--- The input ---
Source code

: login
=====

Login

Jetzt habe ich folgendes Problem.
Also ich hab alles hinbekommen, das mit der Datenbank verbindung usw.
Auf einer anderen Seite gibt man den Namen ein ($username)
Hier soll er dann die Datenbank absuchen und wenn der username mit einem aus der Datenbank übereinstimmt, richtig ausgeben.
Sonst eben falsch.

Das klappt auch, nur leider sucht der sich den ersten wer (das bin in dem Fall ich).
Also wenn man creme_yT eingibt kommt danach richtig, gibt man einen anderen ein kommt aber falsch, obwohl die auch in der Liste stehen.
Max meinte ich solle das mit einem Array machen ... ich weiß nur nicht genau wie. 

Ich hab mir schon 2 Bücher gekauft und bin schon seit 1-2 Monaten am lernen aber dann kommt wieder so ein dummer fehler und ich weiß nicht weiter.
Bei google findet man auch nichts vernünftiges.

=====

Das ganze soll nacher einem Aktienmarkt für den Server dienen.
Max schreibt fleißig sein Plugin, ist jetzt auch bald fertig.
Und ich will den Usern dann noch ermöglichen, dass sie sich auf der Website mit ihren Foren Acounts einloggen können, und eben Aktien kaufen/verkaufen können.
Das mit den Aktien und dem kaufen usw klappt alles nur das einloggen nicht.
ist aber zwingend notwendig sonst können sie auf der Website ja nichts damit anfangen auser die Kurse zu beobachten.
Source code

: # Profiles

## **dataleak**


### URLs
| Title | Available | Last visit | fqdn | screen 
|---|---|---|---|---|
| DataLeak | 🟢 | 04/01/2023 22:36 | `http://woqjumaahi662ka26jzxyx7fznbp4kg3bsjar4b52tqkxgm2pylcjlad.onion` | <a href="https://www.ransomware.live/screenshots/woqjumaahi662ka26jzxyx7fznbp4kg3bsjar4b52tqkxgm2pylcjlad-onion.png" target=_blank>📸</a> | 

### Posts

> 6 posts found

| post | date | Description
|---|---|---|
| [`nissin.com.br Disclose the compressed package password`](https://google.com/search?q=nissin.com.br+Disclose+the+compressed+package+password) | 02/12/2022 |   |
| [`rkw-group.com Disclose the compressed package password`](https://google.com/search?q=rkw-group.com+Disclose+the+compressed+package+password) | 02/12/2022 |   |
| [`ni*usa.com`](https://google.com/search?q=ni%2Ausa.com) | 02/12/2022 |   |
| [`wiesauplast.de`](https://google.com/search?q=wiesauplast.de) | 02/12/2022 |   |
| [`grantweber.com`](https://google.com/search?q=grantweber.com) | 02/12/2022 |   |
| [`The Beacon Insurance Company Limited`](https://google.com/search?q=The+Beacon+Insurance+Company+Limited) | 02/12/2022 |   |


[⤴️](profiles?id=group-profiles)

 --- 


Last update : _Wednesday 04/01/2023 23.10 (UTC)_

--- Task prompt ---
Show every line of the material above in which "kaufen" is present.

--- Reply ---
Und ich will den Usern dann noch ermöglichen, dass sie sich auf der Website mit ihren Foren Acounts einloggen können, und eben Aktien kaufen/verkaufen können.
Das mit den Aktien und dem kaufen usw klappt alles nur das einloggen nicht.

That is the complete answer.